First, it was the first publicly released MoE model at the hundreds-of-billions scale to make a serious commitment to a linear-attention variant — placing lightning attention in 70 of its 80 layers rather than as an isolated research artifact. The success of this architecture in matching softmax-attention models on general benchmarks while enabling 1M-token training contexts has been read as a partial validation of the linear-attention research program that produced systems like Mamba, RWKV, HGRN and Cosformer.[^6][^18]
Second, the release demonstrated a practical engineering path to multi-million-token inference contexts in a commodity-deployable, open-weights model — establishing a higher bar that subsequent releases (Gemini 2.5 Pro, DeepSeek V3.2, later MiniMax models) would have to compete against on long-context evaluations.[^4][^10]
Third, the license structure that accompanied MiniMax-Text-01 — open weights with a 100M-MAU commercial cap, anti-distillation clause and attribution branding requirement — became a template that MiniMax would refine and tighten across later models, and is frequently cited in discussions of what "open" should mean for foundation models in the Chinese AI ecosystem.[^9][^23][^27]
Subsequent to the MiniMax-Text-01 release, MiniMax has been the subject of two notable legal and reputational controversies. In September 2025, Disney, Universal Pictures and Warner Bros. Discovery jointly sued MiniMax in the U.S. District Court for the Central District of California, alleging that Hailuo AI (the consumer surface that hosts MiniMax-Text-01 and MiniMax's video generators) "pirates and plunders" the studios' copyrighted works on a massive scale, by generating high-fidelity videos of characters such as Darth Vader, the Minions and Superman in response to user prompts.[^29] The complaint was widely seen as an extension of the studios' earlier suit against Midjourney into the Chinese AI sector.[^29]

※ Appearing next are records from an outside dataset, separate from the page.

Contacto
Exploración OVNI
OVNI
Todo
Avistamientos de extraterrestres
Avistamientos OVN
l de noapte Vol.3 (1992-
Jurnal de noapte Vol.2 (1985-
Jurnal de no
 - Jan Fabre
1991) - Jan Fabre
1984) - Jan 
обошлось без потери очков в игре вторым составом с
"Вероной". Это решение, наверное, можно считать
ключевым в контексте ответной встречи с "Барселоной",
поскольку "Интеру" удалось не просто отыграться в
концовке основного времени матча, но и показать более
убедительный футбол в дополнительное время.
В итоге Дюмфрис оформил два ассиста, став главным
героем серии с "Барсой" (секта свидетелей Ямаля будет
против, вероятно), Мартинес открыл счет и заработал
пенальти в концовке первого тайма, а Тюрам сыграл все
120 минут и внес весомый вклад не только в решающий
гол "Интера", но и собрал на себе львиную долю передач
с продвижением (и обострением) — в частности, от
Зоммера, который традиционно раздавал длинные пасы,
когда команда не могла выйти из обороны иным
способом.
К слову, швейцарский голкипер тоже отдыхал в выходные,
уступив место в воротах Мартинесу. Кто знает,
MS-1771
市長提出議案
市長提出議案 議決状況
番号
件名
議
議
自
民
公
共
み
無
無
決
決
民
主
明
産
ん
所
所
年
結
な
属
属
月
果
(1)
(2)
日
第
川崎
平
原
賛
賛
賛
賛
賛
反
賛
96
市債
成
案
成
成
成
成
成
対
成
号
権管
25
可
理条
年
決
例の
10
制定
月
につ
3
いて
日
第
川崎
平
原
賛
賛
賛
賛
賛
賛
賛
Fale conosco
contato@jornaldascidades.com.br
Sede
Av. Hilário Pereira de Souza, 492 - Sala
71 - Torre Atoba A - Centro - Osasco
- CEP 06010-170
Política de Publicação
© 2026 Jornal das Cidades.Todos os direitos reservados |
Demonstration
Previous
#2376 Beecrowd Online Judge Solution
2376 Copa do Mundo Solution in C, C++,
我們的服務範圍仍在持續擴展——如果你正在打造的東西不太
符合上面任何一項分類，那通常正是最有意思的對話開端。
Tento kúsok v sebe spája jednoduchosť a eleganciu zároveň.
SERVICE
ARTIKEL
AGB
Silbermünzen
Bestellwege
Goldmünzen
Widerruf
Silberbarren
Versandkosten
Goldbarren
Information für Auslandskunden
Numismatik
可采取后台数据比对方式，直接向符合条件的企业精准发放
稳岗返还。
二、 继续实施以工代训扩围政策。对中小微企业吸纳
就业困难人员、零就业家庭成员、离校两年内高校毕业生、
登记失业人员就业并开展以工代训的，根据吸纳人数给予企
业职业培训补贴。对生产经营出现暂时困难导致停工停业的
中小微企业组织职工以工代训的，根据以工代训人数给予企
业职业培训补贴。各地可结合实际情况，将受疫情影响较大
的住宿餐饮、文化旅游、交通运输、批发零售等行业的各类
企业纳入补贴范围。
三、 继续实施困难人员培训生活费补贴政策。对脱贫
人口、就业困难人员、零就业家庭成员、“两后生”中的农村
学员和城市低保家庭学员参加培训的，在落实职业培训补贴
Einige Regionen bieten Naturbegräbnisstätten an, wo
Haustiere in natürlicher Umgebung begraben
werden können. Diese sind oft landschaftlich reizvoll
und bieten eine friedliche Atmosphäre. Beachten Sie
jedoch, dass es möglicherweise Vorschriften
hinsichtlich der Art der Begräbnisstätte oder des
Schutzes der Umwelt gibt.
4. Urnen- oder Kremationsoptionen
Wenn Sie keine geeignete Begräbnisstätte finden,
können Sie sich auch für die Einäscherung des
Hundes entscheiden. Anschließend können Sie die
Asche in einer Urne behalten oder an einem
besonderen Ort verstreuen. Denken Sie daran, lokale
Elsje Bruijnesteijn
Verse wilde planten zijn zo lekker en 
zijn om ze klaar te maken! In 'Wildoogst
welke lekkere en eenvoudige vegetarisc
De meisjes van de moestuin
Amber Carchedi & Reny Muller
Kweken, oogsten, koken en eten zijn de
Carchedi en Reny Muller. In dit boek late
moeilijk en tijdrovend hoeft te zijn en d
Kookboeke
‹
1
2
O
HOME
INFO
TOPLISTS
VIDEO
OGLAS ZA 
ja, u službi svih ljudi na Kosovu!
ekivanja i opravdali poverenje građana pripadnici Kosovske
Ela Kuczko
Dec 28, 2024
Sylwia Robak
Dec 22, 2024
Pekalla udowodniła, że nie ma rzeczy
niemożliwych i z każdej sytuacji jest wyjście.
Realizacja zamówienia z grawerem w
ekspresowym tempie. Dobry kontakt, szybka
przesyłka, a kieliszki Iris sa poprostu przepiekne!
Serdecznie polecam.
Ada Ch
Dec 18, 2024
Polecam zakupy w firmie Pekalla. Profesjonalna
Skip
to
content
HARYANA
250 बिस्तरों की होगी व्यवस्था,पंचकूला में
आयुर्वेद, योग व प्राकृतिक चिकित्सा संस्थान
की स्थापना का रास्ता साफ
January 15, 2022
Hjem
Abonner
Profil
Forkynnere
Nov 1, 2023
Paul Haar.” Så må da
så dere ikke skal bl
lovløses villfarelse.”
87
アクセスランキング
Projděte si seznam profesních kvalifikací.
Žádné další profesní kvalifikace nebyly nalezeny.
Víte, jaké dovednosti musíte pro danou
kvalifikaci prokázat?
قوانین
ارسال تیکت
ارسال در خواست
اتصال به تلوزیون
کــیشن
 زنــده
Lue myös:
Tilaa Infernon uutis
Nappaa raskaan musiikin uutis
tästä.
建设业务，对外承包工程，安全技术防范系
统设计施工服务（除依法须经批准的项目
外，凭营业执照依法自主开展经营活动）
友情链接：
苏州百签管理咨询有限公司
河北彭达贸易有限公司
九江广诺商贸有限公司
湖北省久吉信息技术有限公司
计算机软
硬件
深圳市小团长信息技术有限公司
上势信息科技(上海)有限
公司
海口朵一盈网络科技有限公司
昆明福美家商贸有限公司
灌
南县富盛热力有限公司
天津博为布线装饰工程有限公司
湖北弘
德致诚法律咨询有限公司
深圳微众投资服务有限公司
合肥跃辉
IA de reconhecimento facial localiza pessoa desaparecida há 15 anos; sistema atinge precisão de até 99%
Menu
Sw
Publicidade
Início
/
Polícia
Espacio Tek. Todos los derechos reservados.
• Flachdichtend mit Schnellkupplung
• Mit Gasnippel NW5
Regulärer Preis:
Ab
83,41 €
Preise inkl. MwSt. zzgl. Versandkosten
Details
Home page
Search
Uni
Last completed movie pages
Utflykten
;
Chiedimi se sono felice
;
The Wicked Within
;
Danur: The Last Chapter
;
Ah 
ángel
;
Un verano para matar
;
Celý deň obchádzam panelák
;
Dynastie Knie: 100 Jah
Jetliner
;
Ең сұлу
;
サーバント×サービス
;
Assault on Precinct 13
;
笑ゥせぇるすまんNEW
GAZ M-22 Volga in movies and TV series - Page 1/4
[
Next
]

In February 2026, Anthropic separately accused MiniMax (along with DeepSeek and Moonshot AI) of running "industrial-scale" distillation campaigns against Claude, alleging that MiniMax used approximately fraudulent accounts to generate the majority of an aggregate 16 million Claude interactions for use in training; Anthropic stated that MiniMax alone accounted for more than 13 million of those queries.[^30] Anthropic has not, as of mid-2026, filed suit but said evidence packages are ready if negotiations fail.[^30] These controversies concern MiniMax's broader practices rather than MiniMax-Text-01 specifically, but they have shaped subsequent commentary on the company's models, including reassessments of the MiniMax-Text-01 release.